En deux mots, des personnes décédées se retrouvent dans un petit appartement — une sorte de purgatoire — depuis lequel ils sont téléportés dans une ville pour accomplir des missions qui consistent à dézinguer des aliens. S’ils en réchappent, ils peuvent espérer retrouver leur vie ou atteindre le paradis, personne ne sait vraiment.

Ce système entre religion et jeu vidéo est implacable. La pression subie lors des phases des combats s’exerce à l’intérieur du groupe et créée des tensions puisqu’il s’agit avant tout d’une compétition entre eux alors qu’il doivent former des alliances pour vaincre. Des liens d’amitié ou des attirances viennent encore plus brouiller les pistes.
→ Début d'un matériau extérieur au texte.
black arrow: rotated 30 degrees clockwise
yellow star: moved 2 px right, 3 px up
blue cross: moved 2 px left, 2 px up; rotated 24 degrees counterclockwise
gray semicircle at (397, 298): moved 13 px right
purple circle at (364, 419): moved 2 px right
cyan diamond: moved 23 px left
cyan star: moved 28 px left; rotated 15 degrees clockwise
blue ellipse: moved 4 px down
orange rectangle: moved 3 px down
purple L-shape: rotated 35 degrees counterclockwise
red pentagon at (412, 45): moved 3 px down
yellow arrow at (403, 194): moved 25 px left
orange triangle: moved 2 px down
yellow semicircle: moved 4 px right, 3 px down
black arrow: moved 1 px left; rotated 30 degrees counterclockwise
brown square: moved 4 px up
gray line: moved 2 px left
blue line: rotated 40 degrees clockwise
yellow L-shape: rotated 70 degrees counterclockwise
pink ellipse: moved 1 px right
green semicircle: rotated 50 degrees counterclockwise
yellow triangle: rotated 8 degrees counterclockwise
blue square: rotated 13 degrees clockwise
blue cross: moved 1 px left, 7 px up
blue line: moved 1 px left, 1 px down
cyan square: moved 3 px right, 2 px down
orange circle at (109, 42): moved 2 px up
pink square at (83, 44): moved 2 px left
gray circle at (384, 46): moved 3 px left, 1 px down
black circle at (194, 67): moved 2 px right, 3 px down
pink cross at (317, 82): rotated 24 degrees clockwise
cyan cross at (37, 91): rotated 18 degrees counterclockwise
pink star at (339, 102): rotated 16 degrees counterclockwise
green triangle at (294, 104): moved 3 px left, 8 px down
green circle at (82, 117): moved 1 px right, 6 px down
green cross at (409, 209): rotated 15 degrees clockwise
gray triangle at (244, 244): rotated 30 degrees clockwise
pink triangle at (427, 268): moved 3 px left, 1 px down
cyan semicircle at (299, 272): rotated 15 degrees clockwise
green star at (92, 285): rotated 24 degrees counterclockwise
Passée la surprise du début, il faut avouer que l’on se prend assez vite à ce jeu malsain. Il y a tellement de questions qui se posent que l’on tourne frénétiquement les pages en quête de réponses. L’auteur utilise bien les multiples leviers qu’il a à sa disposition pour pimenter le scénario. Même s’il ne fait pas dans la subtilité, Gantz devient alors un vrai piège pour le lecteur — attention, la série terminée compte 37 tomes.


Hiroya Oku, Gantz #1, Tonkam, 2002, 192 p, Amazon.